Copy nothing but the text: repeat each entry exactly and drop the images.

Source data

+===+

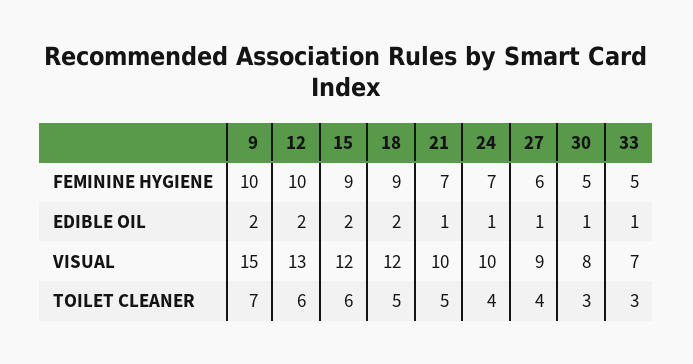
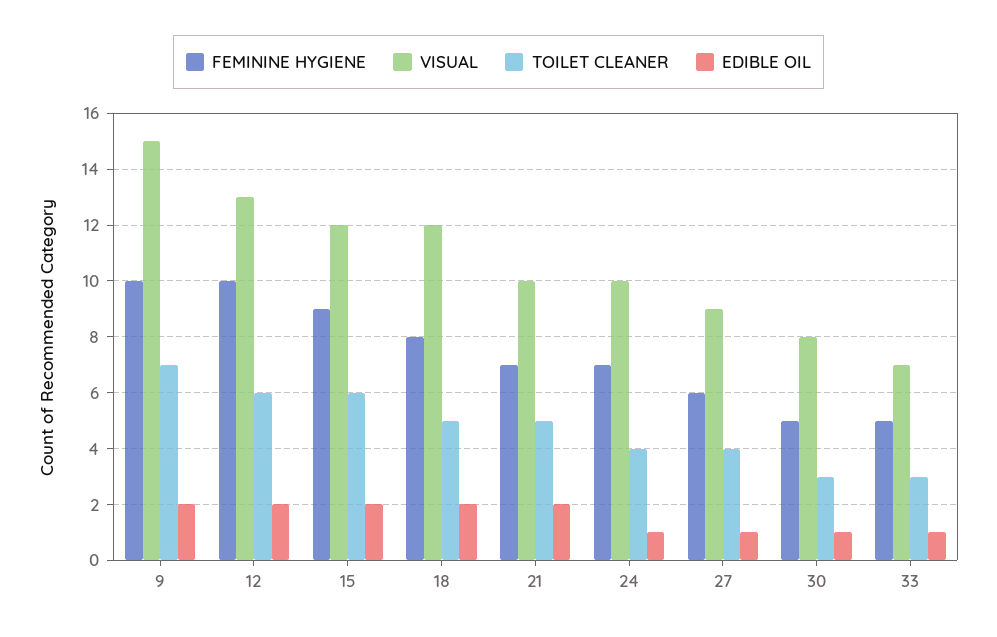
  {
    "FEMININE HYGIENE": {
      "9": 10,
      "12": 10,
      "15": 9,
-     "18": 9,
+     "18": 8,
      "21": 7,
      "24": 7,
      "27": 6,
      "30": 5,
      "33": 5
    },
    "EDIBLE OIL": {
      "9": 2,
      "12": 2,
      "15": 2,
      "18": 2,
-     "21": 1,
+     "21": 2,
      "24": 1,
      "27": 1,
      "30": 1,
      "33": 1
    },
    "VISUAL": {
      "9": 15,
      "12": 13,
      "15": 12,
      "18": 12,
      "21": 10,
      "24": 10,
      "27": 9,
      "30": 8,
      "33": 7
    },
    "TOILET CLEANER": {
      "9": 7,
      "12": 6,
      "15": 6,
      "18": 5,
      "21": 5,
      "24": 4,
      "27": 4,
      "30": 3,
      "33": 3
    }
  }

+===+

◆ **Output of the exercise**:
  {
    "FEMININE HYGIENE": {
      "9": 10,
      "12": 10,
      "15": 9,
-     "18": 9,
+     "18": 8,
      "21": 7,
      "24": 7,
      "27": 6,
      "30": 5,
      "33": 5
    },
    "EDIBLE OIL": {
      "9": 2,
      "12": 2,
      "15": 2,
      "18": 2,
-     "21": 1,
+     "21": 2,
      "24": 1,
      "27": 1,
      "30": 1,
      "33": 1
    },
    "VISUAL": {
      "9": 15,
      "12": 13,
      "15": 12,
      "18": 12,
      "21": 10,
      "24": 10,
      "27": 9,
      "30": 8,
      "33": 7
    },
    "TOILET CLEANER": {
      "9": 7,
      "12": 6,
      "15": 6,
      "18": 5,
      "21": 5,
      "24": 4,
      "27": 4,
      "30": 3,
      "33": 3
    }
  }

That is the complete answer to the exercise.